Marriott International Inc. (NYSE: MAR
) on Tuesday reported better than expected fiscal third-quarter results as revenue was bolstered by higher room rates amid rising international travel.
For the fiscal fourth quarter, the Bethesda, Maryland-based company reported that total revenue-per-available-room (ravPAR), a key gauge on hotel chain’s performance, climbed 6% even as room rates increased by 4%.
Marriott International, known for brands such as Ritz-Carlton, Courtyard and Residence Inn, anticipates that revenue-per- available-room is likely to grow 4% to 7% in the fiscal 2013.
The hotel operator said that it is maintaining a very conservative outlook due to fears over possible budget cuts or sequester which could impact the demand in North America.
“There is nothing in the business we can see today that would cause me to go out and say 4 percent revPAR growth, but March 1 is coming and we will have to see what Congress does,” said Laura Paugh , company’s spokeswoman in a statement.
Paugh also said that the Company was in talks with corporate customers to hike room rates by high single digit percentage; nevertheless congressional negotiations over the ‘fiscal cliff’ held up the process, added Paugh. Better demand from corporate customers has been the key driving force behind hotel industry’s rebound in North America. For Marriott International, revenue from corporate customers account for more than three quarters of entire revenue.

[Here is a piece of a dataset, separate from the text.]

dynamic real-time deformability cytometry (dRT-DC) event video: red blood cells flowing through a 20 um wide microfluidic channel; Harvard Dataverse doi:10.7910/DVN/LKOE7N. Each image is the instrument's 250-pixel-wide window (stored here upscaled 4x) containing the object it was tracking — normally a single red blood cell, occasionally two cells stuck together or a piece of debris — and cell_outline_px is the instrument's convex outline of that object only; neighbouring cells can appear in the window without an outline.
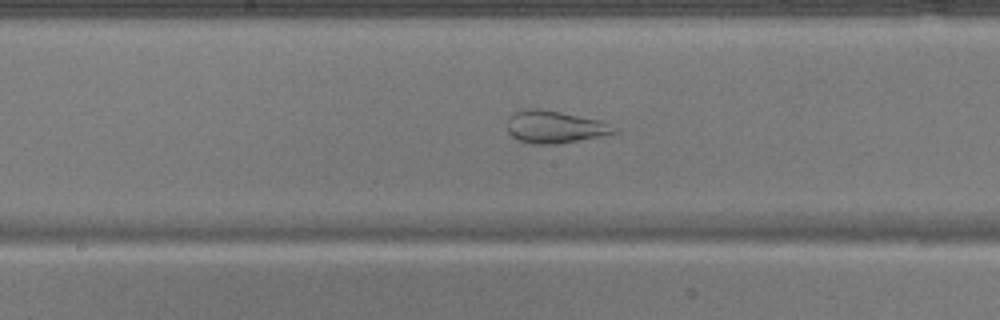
{"species": "common noctule bat (a hibernating species)", "species_latin": "Nyctalus noctula", "temperature_condition": "warm", "stored_images_in_passage": 51, "camera_frame_rate_fps": 3000, "um_per_image_px": 0.085, "animal": {"sex": "male", "body_mass_g": 17.9}, "frame": {"image": 1, "passage_image": 27, "time_ms": 8.667, "image_size_px": [1000, 320], "cell_outline_px": [[620, 132], [556, 144], [532, 144], [516, 140], [508, 132], [508, 120], [512, 112], [520, 108], [540, 108], [600, 120], [620, 128]], "centroid_in_image_um": [47.13, 10.77], "position_along_channel_um": 201.1, "area_um2": 20.4}}
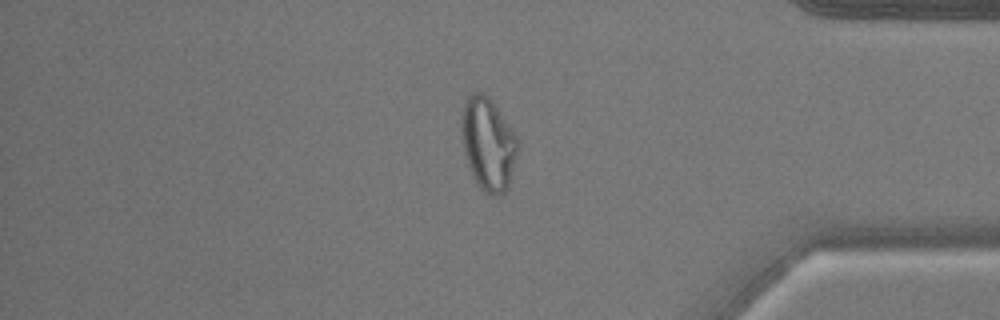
{"frame": {"image": 2, "passage_image": 43, "time_ms": 14.0, "image_size_px": [1000, 320], "cell_outline_px": [[520, 148], [508, 188], [504, 192], [496, 196], [492, 196], [480, 188], [476, 184], [464, 156], [464, 100], [472, 92], [484, 92], [488, 96], [500, 112], [520, 140]], "centroid_in_image_um": [41.56, 12.27], "position_along_channel_um": 393.6, "area_um2": 30.23}}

Net income during the quarter came at $181 million or 56 cents per share up 28 percent from $141 million, or 41 cents per share, in the year earlier quarter.
Excluding onetime items, adjusted or non-GAAP earnings stood at 56 cents a share. Revenue during the period rose 2% to $3.76 billion.
Analysts’ consensus estimate was for earnings of 55 cents a share on revenue of $3.66 billion, according to a data compiled by Thomson Reuters.